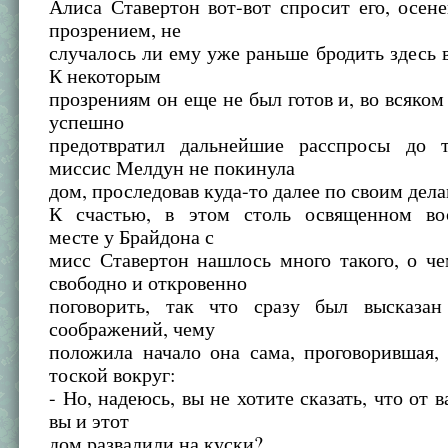
Алиса Ставертон вот-вот спросит его, осен
прозрением, не
случалось ли ему уже раньше бродить здесь 
К некоторым
прозрениям он еще не был готов и, во всяком 
успешно
предотвратил дальнейшие расспросы до 
миссис Мелдун не покинула
дом, проследовав куда-то далее по своим дела
К счастью, в этом столь освященном во
месте у Брайдона с
мисс Ставертон нашлось много такого, о ч
свободно и откровенно
поговорить, так что сразу был высказа
соображений, чему
положила начало она сама, проговорившая,
тоской вокруг:
- Но, надеюсь, вы не хотите сказать, что от 
вы и этот
дом развалили на куски?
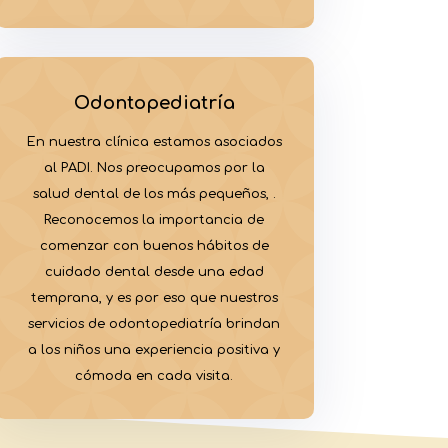
Odontopediatría
En nuestra clínica estamos asociados
al PADI. Nos preocupamos por la
salud dental de los más pequeños, .
Reconocemos la importancia de
comenzar con buenos hábitos de
cuidado dental desde una edad
temprana, y es por eso que nuestros
servicios de odontopediatría brindan
a los niños una experiencia positiva y
cómoda en cada visita.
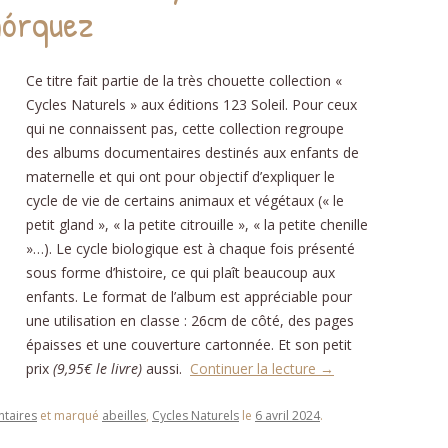
hórquez
DÉ
Ce titre fait partie de la très chouette collection «
Cycles Naturels » aux éditions 123 Soleil. Pour ceux
PHON
qui ne connaissent pas, cette collection regroupe
D
des albums documentaires destinés aux enfants de
NOMB
maternelle et qui ont pour objectif d’expliquer le
cycle de vie de certains animaux et végétaux (« le
STRUC
petit gland », « la petite citrouille », « la petite chenille
»…). Le cycle biologique est à chaque fois présenté
AU
sous forme d’histoire, ce qui plaît beaucoup aux
ÉDU
enfants. Le format de l’album est appréciable pour
une utilisation en classe : 26cm de côté, des pages
RELAT
épaisses et une couverture cartonnée. Et son petit
L’É
prix
(9,95€ le livre)
aussi.
Continuer la lecture
→
SC
taires
et marqué
abeilles
,
Cycles Naturels
le
6 avril 2024
.
RECE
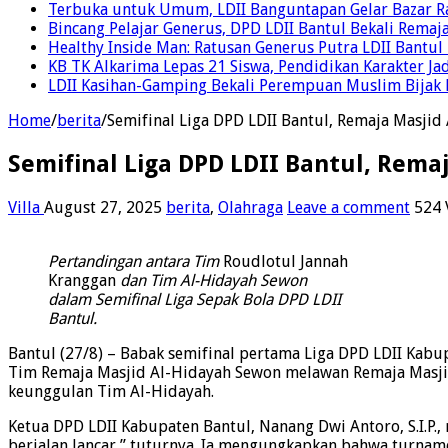
Terbuka untuk Umum, LDII Banguntapan Gelar Bazar Rak
Bincang Pelajar Generus, DPD LDII Bantul Bekali Remaja
Healthy Inside Man: Ratusan Generus Putra LDII Bant
KB TK Alkarima Lepas 21 Siswa, Pendidikan Karakter Ja
LDII Kasihan-Gamping Bekali Perempuan Muslim Bijak 
Home
/
berita
/
Semifinal Liga DPD LDII Bantul, Remaja Masjid
Semifinal Liga DPD LDII Bantul, Rema
Villa
August 27, 2025
berita
,
Olahraga
Leave a comment
524 
Pertandingan antara Tim
Roudlotul Jannah
Kranggan
dan Tim Al-Hidayah Sewon
dalam Semifinal Liga Sepak Bola DPD LDII
Bantul.
Bantul (27/8) – Babak semifinal pertama Liga DPD LDII Kab
Tim Remaja Masjid Al-Hidayah Sewon melawan Remaja Masjid 
keunggulan Tim Al-Hidayah.
Ketua DPD LDII Kabupaten Bantul, Nanang Dwi Antoro, S.I.P.
berjalan lancar,” tuturnya. Ia mengungkapkan bahwa turnam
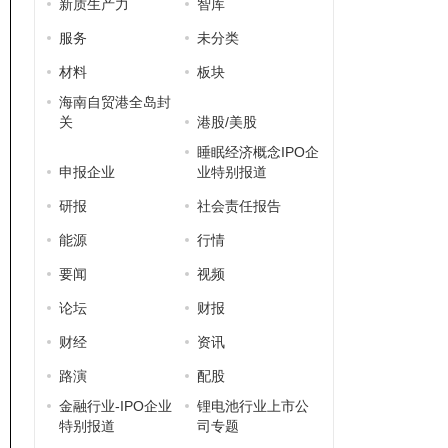
新质生产力
智库
服务
未分类
材料
板块
海南自贸港全岛封
关
港股/美股
睡眠经济概念IPO企
申报企业
业特别报道
研报
社会责任报告
能源
行情
要闻
视频
论坛
财报
财经
资讯
路演
配股
金融行业-IPO企业
锂电池行业上市公
特别报道
司专题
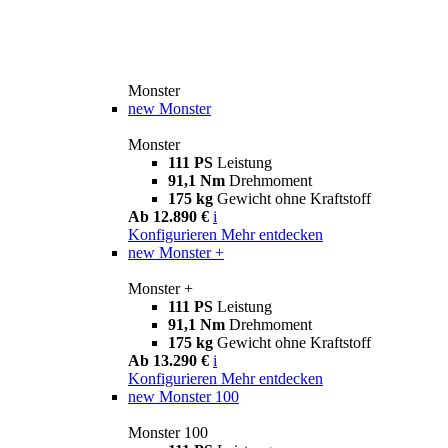
Monster
new
Monster
Monster
111 PS
Leistung
91,1 Nm
Drehmoment
175 kg
Gewicht ohne Kraftstoff
Ab 12.890 €
i
Konfigurieren
Mehr entdecken
new
Monster +
Monster +
111 PS
Leistung
91,1 Nm
Drehmoment
175 kg
Gewicht ohne Kraftstoff
Ab 13.290 €
i
Konfigurieren
Mehr entdecken
new
Monster 100
Monster 100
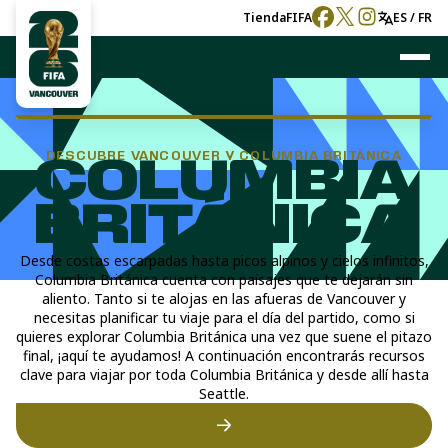
Tienda
FIFA
ES / FR
DESCUBRE VANCOUVER Y COLUMBIA BRITÁNICA
COLUMBIA
BRITÁNICA
Desde costas escarpadas hasta picos alpinos y cielos infinitos,
Columbia Británica cuenta con paisajes que te dejarán sin
aliento. Tanto si te alojas en las afueras de Vancouver y
necesitas planificar tu viaje para el día del partido, como si
quieres explorar Columbia Británica una vez que suene el pitazo
final, ¡aquí te ayudamos! A continuación encontrarás recursos
clave para viajar por toda Columbia Británica y desde allí hasta
Seattle.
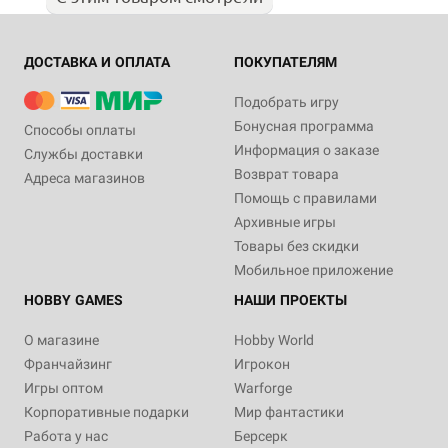
ДОСТАВКА И ОПЛАТА
ПОКУПАТЕЛЯМ
Подобрать игру
Бонусная программа
Способы оплаты
Информация о заказе
Службы доставки
Возврат товара
Адреса магазинов
Помощь с правилами
Архивные игры
Товары без скидки
Мобильное приложение
HOBBY GAMES
НАШИ ПРОЕКТЫ
О магазине
Hobby World
Франчайзинг
Игрокон
Игры оптом
Warforge
Корпоративные подарки
Мир фантастики
Работа у нас
Берсерк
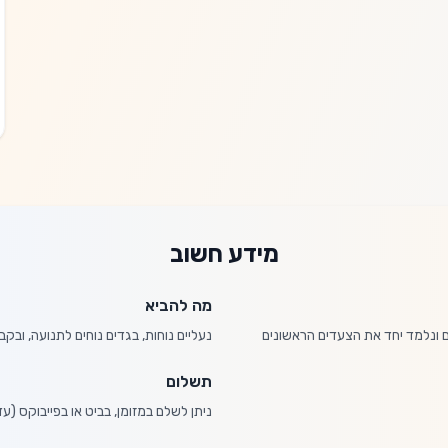
מידע חשוב
מה להביא
תם ונלמד יחד את הצעדים הראשונים
נעליים נוחות, בגדים נוחים לתנועה, ובקב
תשלום
ניתן לשלם במזומן, בביט או בפייבוקס (עד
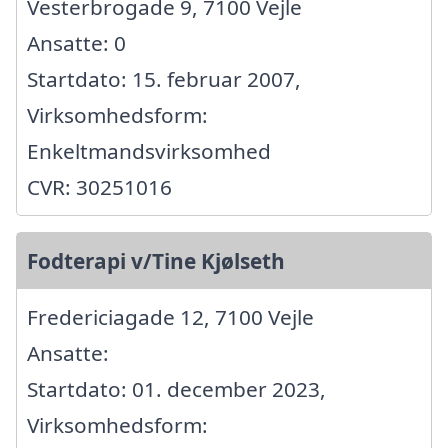
Vesterbrogade 9, 7100 Vejle
Ansatte: 0
Startdato: 15. februar 2007,
Virksomhedsform:
Enkeltmandsvirksomhed
CVR: 30251016
Fodterapi v/Tine Kjølseth
Fredericiagade 12, 7100 Vejle
Ansatte:
Startdato: 01. december 2023,
Virksomhedsform:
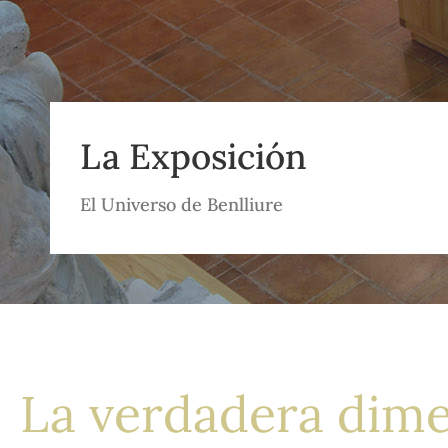
La Exposición
El Universo de Benlliure
La verdadera dimen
· · ·
PROBLEM TO WORK ON:
Only one thing belongs in the answer: the number of lines of the data that contain the string "collection".

FINISHED TASK:
2